Forward-Looking Statements

Information set forth in this document contains forward-looking statements, which involve a number of risks and uncertainties. Kindred and RehabCare caution readers that any forward-looking information is not a guarantee of future performance and that actual results could differ materially from those contained in the forward-looking information. Such forward-looking statements include, but are not limited to, statements about the benefits of the business combination transaction involving Kindred and RehabCare, including future financial and operating results, the combined company’s plans, objectives, expectations and intentions and other statements that are not historical facts.
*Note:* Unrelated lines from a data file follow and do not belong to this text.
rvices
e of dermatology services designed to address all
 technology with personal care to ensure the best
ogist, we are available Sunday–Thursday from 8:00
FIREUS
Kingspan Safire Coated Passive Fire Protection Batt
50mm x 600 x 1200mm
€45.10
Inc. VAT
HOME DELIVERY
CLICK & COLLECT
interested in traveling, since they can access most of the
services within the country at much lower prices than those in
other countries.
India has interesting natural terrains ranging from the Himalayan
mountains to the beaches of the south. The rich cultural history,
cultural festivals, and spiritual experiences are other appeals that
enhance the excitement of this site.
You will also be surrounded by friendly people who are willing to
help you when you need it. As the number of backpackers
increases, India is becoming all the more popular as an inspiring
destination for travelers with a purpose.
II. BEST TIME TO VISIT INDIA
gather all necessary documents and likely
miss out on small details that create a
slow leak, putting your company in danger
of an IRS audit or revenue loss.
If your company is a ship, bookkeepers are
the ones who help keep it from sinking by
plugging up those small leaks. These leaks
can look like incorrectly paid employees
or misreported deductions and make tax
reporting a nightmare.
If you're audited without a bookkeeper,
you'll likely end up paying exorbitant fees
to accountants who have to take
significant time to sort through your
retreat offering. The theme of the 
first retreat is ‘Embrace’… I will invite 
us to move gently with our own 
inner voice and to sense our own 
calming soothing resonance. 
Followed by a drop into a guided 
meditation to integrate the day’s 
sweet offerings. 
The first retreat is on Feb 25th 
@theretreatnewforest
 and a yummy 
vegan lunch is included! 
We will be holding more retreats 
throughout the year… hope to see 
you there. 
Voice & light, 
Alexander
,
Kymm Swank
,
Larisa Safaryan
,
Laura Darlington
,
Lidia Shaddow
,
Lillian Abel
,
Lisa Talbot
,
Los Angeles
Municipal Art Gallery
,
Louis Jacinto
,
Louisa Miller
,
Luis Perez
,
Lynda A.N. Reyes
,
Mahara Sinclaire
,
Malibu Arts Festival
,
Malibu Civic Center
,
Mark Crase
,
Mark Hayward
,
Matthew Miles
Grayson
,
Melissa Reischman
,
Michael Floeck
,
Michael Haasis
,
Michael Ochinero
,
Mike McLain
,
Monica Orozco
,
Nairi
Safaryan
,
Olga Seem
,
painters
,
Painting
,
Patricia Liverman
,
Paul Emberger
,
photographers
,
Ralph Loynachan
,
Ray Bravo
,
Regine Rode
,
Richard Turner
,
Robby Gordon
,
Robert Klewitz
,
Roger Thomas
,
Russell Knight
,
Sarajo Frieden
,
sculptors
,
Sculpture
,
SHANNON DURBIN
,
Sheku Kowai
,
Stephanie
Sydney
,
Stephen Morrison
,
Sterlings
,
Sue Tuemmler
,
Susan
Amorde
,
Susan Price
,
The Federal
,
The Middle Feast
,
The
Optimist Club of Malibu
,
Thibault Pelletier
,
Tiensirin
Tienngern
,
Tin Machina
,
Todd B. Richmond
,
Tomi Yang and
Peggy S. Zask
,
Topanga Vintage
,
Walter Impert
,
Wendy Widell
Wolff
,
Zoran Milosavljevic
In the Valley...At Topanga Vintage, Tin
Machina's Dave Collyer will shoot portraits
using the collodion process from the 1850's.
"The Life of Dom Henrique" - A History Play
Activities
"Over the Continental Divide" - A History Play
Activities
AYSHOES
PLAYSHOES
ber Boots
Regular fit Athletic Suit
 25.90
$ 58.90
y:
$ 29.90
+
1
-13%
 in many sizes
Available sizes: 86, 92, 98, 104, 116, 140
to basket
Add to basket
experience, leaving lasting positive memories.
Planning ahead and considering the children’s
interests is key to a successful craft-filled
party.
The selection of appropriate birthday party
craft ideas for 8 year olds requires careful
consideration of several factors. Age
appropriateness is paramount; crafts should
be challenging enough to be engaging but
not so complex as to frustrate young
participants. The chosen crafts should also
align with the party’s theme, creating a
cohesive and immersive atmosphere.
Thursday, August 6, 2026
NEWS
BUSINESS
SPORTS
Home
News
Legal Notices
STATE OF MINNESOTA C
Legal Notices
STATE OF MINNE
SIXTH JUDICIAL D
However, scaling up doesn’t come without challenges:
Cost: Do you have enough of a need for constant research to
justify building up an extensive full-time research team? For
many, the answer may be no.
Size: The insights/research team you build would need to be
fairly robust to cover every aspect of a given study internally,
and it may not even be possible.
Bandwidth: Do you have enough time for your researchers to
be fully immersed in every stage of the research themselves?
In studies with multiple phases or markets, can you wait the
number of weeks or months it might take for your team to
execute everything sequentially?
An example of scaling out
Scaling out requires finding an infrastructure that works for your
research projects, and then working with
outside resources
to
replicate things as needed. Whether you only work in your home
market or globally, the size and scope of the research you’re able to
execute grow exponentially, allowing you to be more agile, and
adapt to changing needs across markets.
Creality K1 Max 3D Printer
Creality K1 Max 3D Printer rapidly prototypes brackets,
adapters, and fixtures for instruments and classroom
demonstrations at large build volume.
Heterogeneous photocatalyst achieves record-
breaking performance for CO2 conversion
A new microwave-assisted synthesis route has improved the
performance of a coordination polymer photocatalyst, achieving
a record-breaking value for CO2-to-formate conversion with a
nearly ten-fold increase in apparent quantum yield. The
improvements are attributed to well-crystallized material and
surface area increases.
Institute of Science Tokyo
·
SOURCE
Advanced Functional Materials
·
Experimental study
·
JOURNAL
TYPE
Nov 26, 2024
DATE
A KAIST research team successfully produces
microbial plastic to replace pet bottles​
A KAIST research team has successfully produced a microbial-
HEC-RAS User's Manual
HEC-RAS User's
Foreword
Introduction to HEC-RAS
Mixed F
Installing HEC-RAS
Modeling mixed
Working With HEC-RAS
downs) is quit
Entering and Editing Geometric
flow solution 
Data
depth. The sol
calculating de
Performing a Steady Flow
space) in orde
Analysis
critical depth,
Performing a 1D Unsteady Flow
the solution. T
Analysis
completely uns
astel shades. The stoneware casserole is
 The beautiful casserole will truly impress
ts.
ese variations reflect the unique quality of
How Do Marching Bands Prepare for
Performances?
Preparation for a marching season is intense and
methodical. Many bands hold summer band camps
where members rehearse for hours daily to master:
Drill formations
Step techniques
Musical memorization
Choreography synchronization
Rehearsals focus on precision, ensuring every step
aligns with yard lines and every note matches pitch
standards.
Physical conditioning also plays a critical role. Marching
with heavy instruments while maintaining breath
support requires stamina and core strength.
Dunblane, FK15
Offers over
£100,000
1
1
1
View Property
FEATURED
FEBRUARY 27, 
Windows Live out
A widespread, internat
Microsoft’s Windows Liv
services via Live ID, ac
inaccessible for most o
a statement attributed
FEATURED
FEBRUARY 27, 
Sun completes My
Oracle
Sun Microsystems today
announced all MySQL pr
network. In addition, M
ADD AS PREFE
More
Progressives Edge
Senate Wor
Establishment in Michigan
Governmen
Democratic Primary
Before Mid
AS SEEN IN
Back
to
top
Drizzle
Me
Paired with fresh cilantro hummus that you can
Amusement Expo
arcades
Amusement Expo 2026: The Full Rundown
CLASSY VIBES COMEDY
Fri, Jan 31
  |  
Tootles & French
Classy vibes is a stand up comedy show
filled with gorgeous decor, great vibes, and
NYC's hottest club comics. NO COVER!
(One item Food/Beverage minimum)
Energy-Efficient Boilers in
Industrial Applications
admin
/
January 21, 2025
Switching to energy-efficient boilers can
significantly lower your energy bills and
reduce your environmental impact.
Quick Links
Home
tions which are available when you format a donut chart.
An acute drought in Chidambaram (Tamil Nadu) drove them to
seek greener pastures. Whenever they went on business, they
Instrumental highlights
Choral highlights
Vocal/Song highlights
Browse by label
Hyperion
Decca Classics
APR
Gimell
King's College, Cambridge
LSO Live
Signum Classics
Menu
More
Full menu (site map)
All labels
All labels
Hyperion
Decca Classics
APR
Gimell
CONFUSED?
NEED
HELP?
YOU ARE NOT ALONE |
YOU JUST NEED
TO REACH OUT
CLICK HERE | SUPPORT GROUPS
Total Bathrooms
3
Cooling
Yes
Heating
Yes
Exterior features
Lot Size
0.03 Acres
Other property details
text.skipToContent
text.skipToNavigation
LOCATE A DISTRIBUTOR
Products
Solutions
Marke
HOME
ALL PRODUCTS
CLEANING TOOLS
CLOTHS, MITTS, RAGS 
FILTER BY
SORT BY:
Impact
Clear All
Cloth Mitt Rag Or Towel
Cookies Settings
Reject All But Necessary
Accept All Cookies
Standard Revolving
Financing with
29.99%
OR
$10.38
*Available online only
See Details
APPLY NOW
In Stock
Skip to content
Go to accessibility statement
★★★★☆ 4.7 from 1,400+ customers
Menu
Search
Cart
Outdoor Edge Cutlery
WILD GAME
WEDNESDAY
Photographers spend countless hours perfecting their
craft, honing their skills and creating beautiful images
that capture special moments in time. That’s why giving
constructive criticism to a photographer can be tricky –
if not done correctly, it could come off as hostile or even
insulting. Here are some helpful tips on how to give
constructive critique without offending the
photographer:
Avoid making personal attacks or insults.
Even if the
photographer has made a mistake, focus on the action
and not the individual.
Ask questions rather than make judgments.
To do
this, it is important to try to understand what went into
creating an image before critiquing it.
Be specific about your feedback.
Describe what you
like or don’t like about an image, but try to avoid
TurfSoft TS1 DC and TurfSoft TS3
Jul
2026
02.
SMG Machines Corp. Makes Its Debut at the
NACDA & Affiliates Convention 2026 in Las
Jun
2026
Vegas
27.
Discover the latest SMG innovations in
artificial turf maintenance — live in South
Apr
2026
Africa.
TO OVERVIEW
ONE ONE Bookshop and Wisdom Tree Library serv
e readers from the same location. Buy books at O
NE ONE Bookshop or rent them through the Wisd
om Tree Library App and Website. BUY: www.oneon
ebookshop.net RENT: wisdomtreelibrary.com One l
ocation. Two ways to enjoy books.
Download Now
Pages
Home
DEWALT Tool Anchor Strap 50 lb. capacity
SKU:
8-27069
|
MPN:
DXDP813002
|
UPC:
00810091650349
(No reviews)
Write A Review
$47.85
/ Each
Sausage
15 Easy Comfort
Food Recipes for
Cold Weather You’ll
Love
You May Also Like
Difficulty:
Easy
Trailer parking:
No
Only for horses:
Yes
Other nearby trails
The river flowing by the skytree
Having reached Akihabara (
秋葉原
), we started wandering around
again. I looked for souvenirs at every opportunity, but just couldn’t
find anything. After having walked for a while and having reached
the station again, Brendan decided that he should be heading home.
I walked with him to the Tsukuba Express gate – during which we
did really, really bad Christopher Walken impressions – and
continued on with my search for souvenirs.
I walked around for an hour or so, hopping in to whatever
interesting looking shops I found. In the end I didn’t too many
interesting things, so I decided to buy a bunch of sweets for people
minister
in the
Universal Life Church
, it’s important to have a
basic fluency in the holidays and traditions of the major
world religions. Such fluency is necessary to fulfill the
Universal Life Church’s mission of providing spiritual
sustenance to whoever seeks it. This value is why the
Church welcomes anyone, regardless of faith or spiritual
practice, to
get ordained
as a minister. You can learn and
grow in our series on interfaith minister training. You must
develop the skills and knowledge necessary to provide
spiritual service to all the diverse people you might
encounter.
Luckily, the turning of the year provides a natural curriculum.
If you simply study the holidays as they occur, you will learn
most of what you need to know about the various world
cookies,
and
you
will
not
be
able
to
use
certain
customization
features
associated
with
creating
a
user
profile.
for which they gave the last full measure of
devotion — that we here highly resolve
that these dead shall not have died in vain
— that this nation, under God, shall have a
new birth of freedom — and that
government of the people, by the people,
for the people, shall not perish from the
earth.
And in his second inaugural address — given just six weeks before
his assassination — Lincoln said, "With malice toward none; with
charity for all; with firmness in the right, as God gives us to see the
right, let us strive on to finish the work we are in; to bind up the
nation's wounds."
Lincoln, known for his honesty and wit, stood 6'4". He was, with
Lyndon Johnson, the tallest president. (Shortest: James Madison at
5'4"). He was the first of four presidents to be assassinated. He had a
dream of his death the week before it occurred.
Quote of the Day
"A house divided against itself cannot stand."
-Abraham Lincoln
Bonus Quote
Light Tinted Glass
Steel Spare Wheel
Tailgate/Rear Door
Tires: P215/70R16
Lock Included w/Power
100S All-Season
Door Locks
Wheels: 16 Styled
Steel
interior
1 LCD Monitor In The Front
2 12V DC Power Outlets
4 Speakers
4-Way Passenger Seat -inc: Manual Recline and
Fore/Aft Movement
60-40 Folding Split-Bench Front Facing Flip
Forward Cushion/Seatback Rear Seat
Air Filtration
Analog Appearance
The following factors, among others, could cause actual results to differ from those set forth in the forward-looking statements: (a) the satisfaction of the closing conditions to the acquisition of RehabCare by Kindred and Kindred’s ability to complete the required financing as contemplated by the financing commitment; (b) Kindred’s ability to integrate the operations of the acquired hospitals and rehabilitation services operations and realize the anticipated revenues, economies of scale, cost synergies and productivity gains in connection with the RehabCare acquisition and any other acquisitions that may be undertaken during 2011, as and when planned, including the potential for unanticipated issues, expenses and liabilities associated with those acquisitions and the risk that RehabCare fails to meet its expected financial and operating targets; (c) the potential for diversion of management time and resources in seeking to complete the RehabCare acquisition and integrate its operations; (d) the potential failure to retain key employees of RehabCare; (e) the impact of Kindred’s significantly increased levels of indebtedness as a result of the RehabCare acquisition on Kindred’s funding costs, operating flexibility and ability to fund ongoing operations with additional borrowings, particularly in light of ongoing volatility in the credit and capital markets; (f) the potential for dilution to Kindred’s stockholders as a result of the RehabCare acquisition; and (g) the ability of Kindred to operate pursuant to the terms of its debt obligations, including Kindred’s obligations under financings undertaken to complete the RehabCare acquisition, and the ability of Kindred to operate pursuant to its master lease agreements with Ventas, Inc. (NYSE:VTR). Additional factors that may affect future results are contained in Kindred’s and RehabCare’s filings with the SEC, which are available at the SEC’s web site at www.sec.gov. Many of these factors are beyond the control of Kindred or RehabCare. Kindred and RehabCare disclaim any obligation to update and revise statements contained in these materials based on new information or otherwise.